Кажется, какой-то депутат аргентинского парламента хотел выступить с предложением, чтобы на торжественном заседании парламент принял обращение к Шведской академии литературы с предложением присудить Борхесу премию (так у них глаз разгорелся на этого Нобеля, которого у них еще не было). К счастью, в последний момент его отговорили от этой затеи.

Тем не менее, Борхес сел в самолет. Вот еще один, превратившийся в коммивояжера. Еще один игрок национальной сборной по футболу в большом международном матче… Только бы роль вратаря не сменить на роль мяча!

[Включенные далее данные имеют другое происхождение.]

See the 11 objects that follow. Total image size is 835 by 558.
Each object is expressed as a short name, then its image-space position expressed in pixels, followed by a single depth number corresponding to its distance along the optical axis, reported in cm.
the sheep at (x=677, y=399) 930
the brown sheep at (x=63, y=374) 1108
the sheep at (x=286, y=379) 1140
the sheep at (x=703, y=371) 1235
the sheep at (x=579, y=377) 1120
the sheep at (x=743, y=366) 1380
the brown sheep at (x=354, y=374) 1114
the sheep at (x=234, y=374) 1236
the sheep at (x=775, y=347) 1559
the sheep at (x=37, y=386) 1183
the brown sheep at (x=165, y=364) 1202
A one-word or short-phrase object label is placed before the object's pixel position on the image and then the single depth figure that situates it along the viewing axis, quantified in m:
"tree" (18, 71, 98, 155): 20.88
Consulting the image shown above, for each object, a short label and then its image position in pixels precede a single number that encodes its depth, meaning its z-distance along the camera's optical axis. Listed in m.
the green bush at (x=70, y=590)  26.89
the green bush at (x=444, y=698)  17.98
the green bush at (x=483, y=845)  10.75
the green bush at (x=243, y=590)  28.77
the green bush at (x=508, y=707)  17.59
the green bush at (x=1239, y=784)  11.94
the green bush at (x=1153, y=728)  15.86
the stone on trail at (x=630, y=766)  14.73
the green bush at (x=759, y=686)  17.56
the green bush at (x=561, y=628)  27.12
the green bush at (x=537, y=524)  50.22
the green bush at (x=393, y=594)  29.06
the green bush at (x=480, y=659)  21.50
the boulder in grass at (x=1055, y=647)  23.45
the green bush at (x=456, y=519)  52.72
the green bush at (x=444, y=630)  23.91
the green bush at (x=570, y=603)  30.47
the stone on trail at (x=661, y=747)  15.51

Хорошо же выглядели этот слепец-отшельник с матерью под девяносто, впряжённые в самолетные хлопоты… Хуже всего то, что он годится для этого… И я не сомневаюсь, что он получит Нобелевскую премию. К сожалению, к сожалению… он как будто намеренно уткнулся в эту цель. Если кому и давать, то только Борхесу! Это литература для литераторов, как будто специально написанная для членов жюри, кандидат отвечает всем требованиям: рассеянный человек, схоластик, метафизик, довольно неоригинальный, чтобы найти уже проторенный путь, довольно оригинальный в своей неоригинальности, чтобы стать новым и даже творческим вариантом чего-то известного и признанного. И первоклассный повар! Кухня для гурманов!

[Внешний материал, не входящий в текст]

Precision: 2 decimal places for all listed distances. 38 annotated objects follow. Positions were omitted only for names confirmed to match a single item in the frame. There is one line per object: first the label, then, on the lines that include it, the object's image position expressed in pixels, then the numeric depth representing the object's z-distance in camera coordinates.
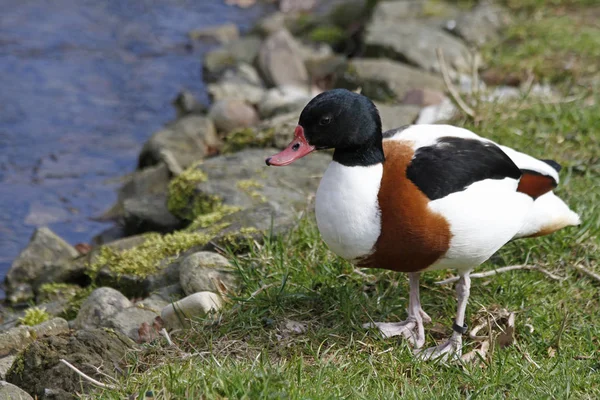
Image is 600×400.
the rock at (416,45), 15.05
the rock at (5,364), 7.81
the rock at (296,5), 21.78
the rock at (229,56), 18.25
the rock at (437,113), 12.35
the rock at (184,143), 14.13
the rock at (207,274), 8.64
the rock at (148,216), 11.64
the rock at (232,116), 15.01
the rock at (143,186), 13.30
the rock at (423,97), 13.37
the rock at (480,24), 16.05
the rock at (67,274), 10.87
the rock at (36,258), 11.17
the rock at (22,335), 8.33
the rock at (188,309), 8.05
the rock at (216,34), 20.34
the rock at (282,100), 13.99
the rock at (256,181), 10.32
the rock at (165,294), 8.96
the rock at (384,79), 13.95
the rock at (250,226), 9.18
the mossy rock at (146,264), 9.55
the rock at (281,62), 16.86
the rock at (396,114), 11.85
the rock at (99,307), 8.66
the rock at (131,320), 8.23
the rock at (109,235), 12.50
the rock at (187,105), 16.52
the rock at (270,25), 19.86
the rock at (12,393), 6.88
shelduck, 6.77
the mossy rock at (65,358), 7.16
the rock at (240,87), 16.16
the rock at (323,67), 16.73
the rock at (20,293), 11.06
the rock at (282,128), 11.83
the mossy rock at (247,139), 11.99
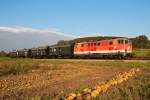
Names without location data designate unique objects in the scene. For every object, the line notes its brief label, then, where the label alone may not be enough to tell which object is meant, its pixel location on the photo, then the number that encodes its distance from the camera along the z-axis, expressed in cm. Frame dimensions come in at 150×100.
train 4300
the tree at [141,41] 11847
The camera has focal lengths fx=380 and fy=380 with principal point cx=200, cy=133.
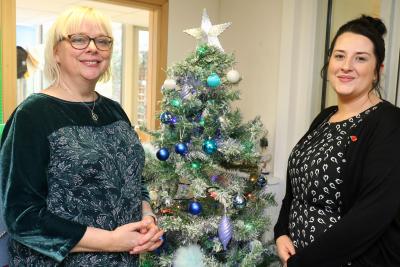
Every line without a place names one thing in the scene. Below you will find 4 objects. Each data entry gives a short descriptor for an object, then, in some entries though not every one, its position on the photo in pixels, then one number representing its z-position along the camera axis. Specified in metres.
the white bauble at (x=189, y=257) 1.53
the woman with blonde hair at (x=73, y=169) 1.01
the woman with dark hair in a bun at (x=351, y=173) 1.12
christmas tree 1.56
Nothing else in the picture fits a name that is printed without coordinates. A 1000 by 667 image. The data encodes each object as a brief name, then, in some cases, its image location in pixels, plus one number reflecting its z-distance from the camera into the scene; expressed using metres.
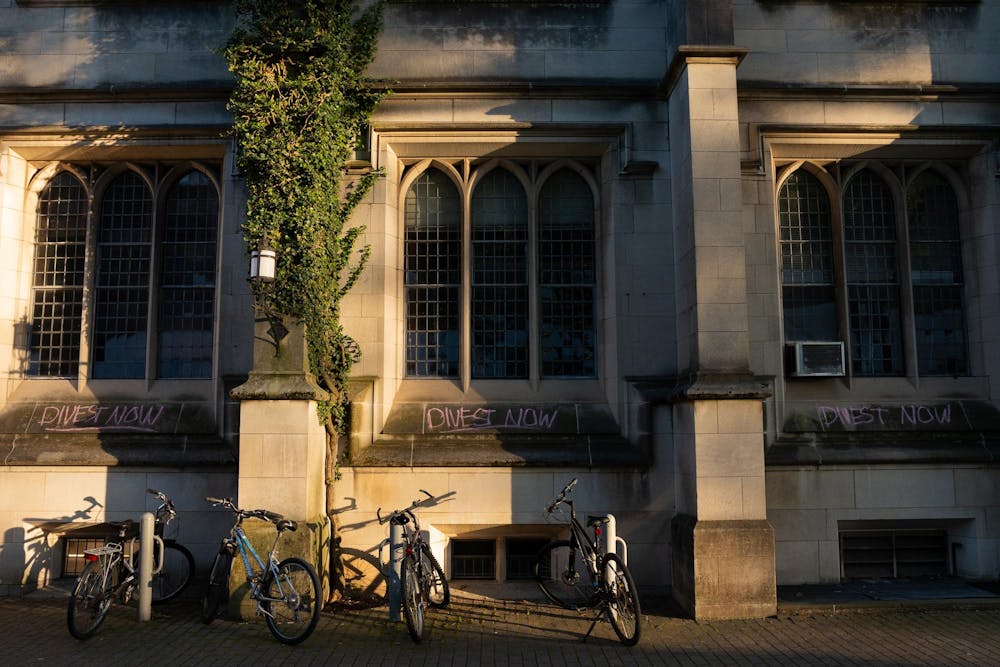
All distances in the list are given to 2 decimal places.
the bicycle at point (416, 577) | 6.78
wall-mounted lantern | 7.63
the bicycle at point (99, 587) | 6.98
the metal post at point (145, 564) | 7.52
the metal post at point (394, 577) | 7.50
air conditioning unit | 9.18
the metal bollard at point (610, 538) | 7.55
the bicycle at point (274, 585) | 6.90
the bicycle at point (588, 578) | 6.76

Нисколько не сомневаюсь, что выступления Борхеса «о сути метафоры» и другие того же рода будут встречены достойно. Поскольку все будет как положено: холодные бенгальские огни, фейерверки интеллигентно наинтеллектуализированного интеллекта, пируэты риторической и мертвой мысли, которая не в состоянии охватить ни одной живой идеи, мысли, впрочем, совершенно не заинтересованной в «истинном» мышлении, мысли сознательно фиктивной, укладывающей где-то там в сторонке свои арабески, глоссы, экзегезы; мысли непреклонно орнаментальной. Да, но ведь métier! [225]225
  Здесь: мастерство (франц.).


[Закрыть]
В литературном отношении безукоризненное! Повар, ничего не скажешь! Что может ввести чистокровных литераторов в больший энтузиазм, чем такой бескровный литератор, литературный, словесный, не видящий ничего, кроме этих своих мозговых комбинаций?

Он точно подходит, он точно как те фишки, которые мы бросаем в автомат, чтобы все завертелось и заплясало в такт… Если мерой величия литературы является ее нелитературность, способность преодоления самой себя и возможность добраться до реальности, то следует признать, что этот вид величия не отвлечет старательного трудолюбия мастера. Ох, ведь не Борхес меня раздражает, с ним и с его произведением я уж как-нибудь договорился бы с глазу на глаз… меня злят борхесовцы, эта армия эстетов, кропотливых копателей произведений, знатоков, посвященных, часовщиков, метафизиков, умников, гурманов… Этот чистый художник обладает неприятной способностью мобилизовать вокруг себя самое дрянное и евнухоподобное!